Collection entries
━━━━━━━━━━━━━━━━

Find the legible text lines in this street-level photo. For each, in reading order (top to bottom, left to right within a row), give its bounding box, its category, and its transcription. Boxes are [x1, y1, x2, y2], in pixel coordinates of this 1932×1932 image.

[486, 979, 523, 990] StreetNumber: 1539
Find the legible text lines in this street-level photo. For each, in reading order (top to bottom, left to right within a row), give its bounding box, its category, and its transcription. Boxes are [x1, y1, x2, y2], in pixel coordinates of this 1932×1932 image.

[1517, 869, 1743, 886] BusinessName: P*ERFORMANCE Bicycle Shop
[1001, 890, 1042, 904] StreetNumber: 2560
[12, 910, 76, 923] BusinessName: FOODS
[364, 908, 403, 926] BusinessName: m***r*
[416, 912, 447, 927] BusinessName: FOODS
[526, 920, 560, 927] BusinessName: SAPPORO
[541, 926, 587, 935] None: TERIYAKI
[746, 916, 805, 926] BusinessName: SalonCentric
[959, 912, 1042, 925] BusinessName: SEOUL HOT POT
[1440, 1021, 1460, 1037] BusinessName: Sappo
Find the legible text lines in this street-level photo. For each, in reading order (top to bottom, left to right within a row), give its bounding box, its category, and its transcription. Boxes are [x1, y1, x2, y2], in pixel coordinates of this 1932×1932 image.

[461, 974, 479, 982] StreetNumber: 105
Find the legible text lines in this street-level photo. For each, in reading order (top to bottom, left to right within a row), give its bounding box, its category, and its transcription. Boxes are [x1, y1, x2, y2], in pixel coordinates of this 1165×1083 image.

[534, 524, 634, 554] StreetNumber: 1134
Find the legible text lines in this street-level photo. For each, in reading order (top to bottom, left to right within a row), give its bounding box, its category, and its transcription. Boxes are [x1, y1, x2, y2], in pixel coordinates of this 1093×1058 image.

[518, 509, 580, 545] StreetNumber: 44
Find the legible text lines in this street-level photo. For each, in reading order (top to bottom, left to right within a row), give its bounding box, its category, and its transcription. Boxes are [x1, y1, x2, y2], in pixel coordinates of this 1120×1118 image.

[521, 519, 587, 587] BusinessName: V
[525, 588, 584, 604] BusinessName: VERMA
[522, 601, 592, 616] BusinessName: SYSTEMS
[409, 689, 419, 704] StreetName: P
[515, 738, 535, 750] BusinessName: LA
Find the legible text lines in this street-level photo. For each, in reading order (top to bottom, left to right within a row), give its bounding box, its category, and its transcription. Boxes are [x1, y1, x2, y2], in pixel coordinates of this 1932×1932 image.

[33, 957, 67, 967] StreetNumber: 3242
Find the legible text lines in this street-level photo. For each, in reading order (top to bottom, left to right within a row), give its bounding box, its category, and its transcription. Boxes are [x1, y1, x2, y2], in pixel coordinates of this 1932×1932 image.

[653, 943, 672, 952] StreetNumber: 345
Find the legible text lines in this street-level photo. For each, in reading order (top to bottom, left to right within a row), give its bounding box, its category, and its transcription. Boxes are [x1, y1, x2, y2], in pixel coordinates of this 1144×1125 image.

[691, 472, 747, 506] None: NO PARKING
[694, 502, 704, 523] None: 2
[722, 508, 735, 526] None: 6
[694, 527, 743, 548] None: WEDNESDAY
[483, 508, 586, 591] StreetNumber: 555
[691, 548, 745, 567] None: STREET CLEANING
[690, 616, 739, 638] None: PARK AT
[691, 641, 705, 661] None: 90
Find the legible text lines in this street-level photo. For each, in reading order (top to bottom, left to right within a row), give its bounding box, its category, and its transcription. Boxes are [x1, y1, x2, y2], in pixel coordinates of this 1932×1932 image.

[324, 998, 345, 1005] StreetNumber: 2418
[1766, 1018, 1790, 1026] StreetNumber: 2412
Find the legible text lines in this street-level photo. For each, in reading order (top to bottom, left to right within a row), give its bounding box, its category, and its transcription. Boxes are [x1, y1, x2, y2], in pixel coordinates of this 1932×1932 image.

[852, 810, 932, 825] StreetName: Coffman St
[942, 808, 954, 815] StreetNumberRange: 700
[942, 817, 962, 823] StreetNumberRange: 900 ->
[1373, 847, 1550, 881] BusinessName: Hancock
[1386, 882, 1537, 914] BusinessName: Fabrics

━━━━━━━━━━━━━━━━

◆ **Given exercise**
Copy out every item above line for line, with no changes.

◆ **Solution for this problem**
Find the legible text lines in this street-level photo. For each, in reading order (top to bottom, left to right within a row), give its bounding box, its category, and its transcription. Boxes are [x1, y1, x2, y2], in pixel coordinates of this 1932×1932 image.

[486, 979, 523, 990] StreetNumber: 1539
Find the legible text lines in this street-level photo. For each, in reading order (top to bottom, left to right within a row), give its bounding box, its category, and its transcription. Boxes are [x1, y1, x2, y2], in pixel coordinates of this 1932×1932 image.

[1517, 869, 1743, 886] BusinessName: P*ERFORMANCE Bicycle Shop
[1001, 890, 1042, 904] StreetNumber: 2560
[12, 910, 76, 923] BusinessName: FOODS
[364, 908, 403, 926] BusinessName: m***r*
[416, 912, 447, 927] BusinessName: FOODS
[526, 920, 560, 927] BusinessName: SAPPORO
[541, 926, 587, 935] None: TERIYAKI
[746, 916, 805, 926] BusinessName: SalonCentric
[959, 912, 1042, 925] BusinessName: SEOUL HOT POT
[1440, 1021, 1460, 1037] BusinessName: Sappo
Find the legible text lines in this street-level photo. For each, in reading order (top to bottom, left to right within a row), give its bounding box, its category, and its transcription. Boxes are [x1, y1, x2, y2], in pixel coordinates of this 1932×1932 image.

[461, 974, 479, 982] StreetNumber: 105
Find the legible text lines in this street-level photo. For each, in reading order (top to bottom, left to right within a row), give its bounding box, its category, and its transcription. Boxes are [x1, y1, x2, y2], in pixel coordinates of this 1165×1083 image.

[534, 524, 634, 554] StreetNumber: 1134
Find the legible text lines in this street-level photo. For each, in reading order (top to bottom, left to right within a row), give its bounding box, its category, and its transcription. Boxes are [x1, y1, x2, y2], in pixel coordinates of this 1093×1058 image.

[518, 509, 580, 545] StreetNumber: 44
Find the legible text lines in this street-level photo. For each, in reading order (top to bottom, left to right within a row), give its bounding box, its category, and its transcription. Boxes are [x1, y1, x2, y2], in pixel coordinates of this 1120×1118 image.

[521, 519, 587, 587] BusinessName: V
[525, 588, 584, 604] BusinessName: VERMA
[522, 601, 592, 616] BusinessName: SYSTEMS
[409, 689, 419, 704] StreetName: P
[515, 738, 535, 750] BusinessName: LA
Find the legible text lines in this street-level photo. For each, in reading order (top to bottom, left to right within a row), give its bounding box, its category, and its transcription. Boxes are [x1, y1, x2, y2], in pixel coordinates of this 1932×1932 image.

[33, 957, 67, 967] StreetNumber: 3242
Find the legible text lines in this street-level photo. For each, in reading order (top to bottom, left to right within a row), give its bounding box, its category, and its transcription. Boxes are [x1, y1, x2, y2], in pixel coordinates of this 1932×1932 image.

[653, 943, 672, 952] StreetNumber: 345
Find the legible text lines in this street-level photo. For each, in reading order (top to bottom, left to right within a row), give its bounding box, its category, and its transcription. Boxes are [x1, y1, x2, y2], in pixel coordinates of this 1144×1125 image.

[691, 472, 747, 506] None: NO PARKING
[694, 502, 704, 523] None: 2
[722, 508, 735, 526] None: 6
[694, 527, 743, 548] None: WEDNESDAY
[483, 508, 586, 591] StreetNumber: 555
[691, 548, 745, 567] None: STREET CLEANING
[690, 616, 739, 638] None: PARK AT
[691, 641, 705, 661] None: 90
Find the legible text lines in this street-level photo. For each, in reading order (top to bottom, left to right within a row), give its bounding box, its category, and its transcription. Boxes are [x1, y1, x2, y2], in pixel coordinates of this 1932×1932 image.

[324, 998, 345, 1005] StreetNumber: 2418
[1766, 1018, 1790, 1026] StreetNumber: 2412
Find the legible text lines in this street-level photo. For each, in reading order (top to bottom, left to right within a row), give its bounding box, its category, and its transcription. Boxes are [x1, y1, x2, y2], in pixel coordinates of this 1932×1932 image.

[852, 810, 932, 825] StreetName: Coffman St
[942, 808, 954, 815] StreetNumberRange: 700
[942, 817, 962, 823] StreetNumberRange: 900 ->
[1373, 847, 1550, 881] BusinessName: Hancock
[1386, 882, 1537, 914] BusinessName: Fabrics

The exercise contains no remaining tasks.